An additional consequence was a steady flow of the precious metals to the Orient, inasmuch as European wares did not move eastward to an extent that could compensate for the exchange value of Indian luxuries. Were it only because of the unfavourable balance of trade, the Western World grew more and more eager to escape from this ruinous and degrading control, until at length forcible measures were taken to bring it to an end. The Crusades were not exclusively or mainly (as romanticists are apt to believe) the outcome of an endeavour to liberate the Holy City from the grip of unbelievers. The primary object of the first military coalition of Christian Europe was to break through the Mohammedan barrier across the Red Sea and thus free the trade routes to the East. Since the attempt failed, since Egypt could not be torn from the Moslem grasp and Islam continued to bar the way to the Indies, there necessarily arose an urgent desire to discover a new route to Hindustan, which would be delivered from the menace of the followers of the Prophet.
The boldness which inspired Columbus's voyages to the west, Bartholomeu Dias's and Vasco da Gama's expeditions to the south, and John Cabot's voyage from Bristol to Labrador, was, above all, the outcome of the long-repressed yearning to free the West from Mohammedan arrogance and to discover an unhampered route to the Indies on which Christian trade would no longer be shamefully subject to Islam. Always when important discoveries or inventions are made, those who make them believe that they do so under stress of moral impulsion, whereas often at bottom material motives are at work. No doubt kings and their counsellors would have been impressed by the ideas of Columbus and Magellan, would have been friendly to these explorers' schemes for ideal reasons. But they would never have opened their purse-strings freely, nor would merchant adventurers have backed the hazards to the extent of equipping fleets, had there not been good prospects of discovering a new trade route to the Indies, the land of gold and spices. Throughout that age of amazing discoveries and explorations, the driving force was the mercantile spirit. Behind the hero stood the trader. Alexander apart, the first impulse to the European invasion of India was thoroughly mundane. The quest for spices began it.

» **Required action**:
According to the passage on the search for a route to the Indies, what was the primary object of the first military coalition of Christian Europe?

» **Input data**:
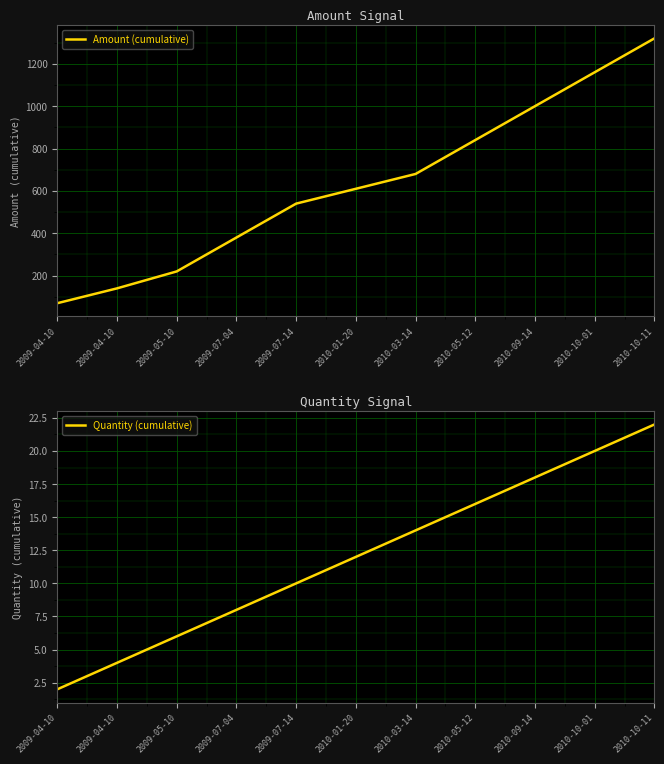

What is the value of the Amount (cumulative) point at the 7th from the left?

680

» **Solution**:
To break through the Mohammedan barrier across the Red Sea and thus free the trade routes to the East.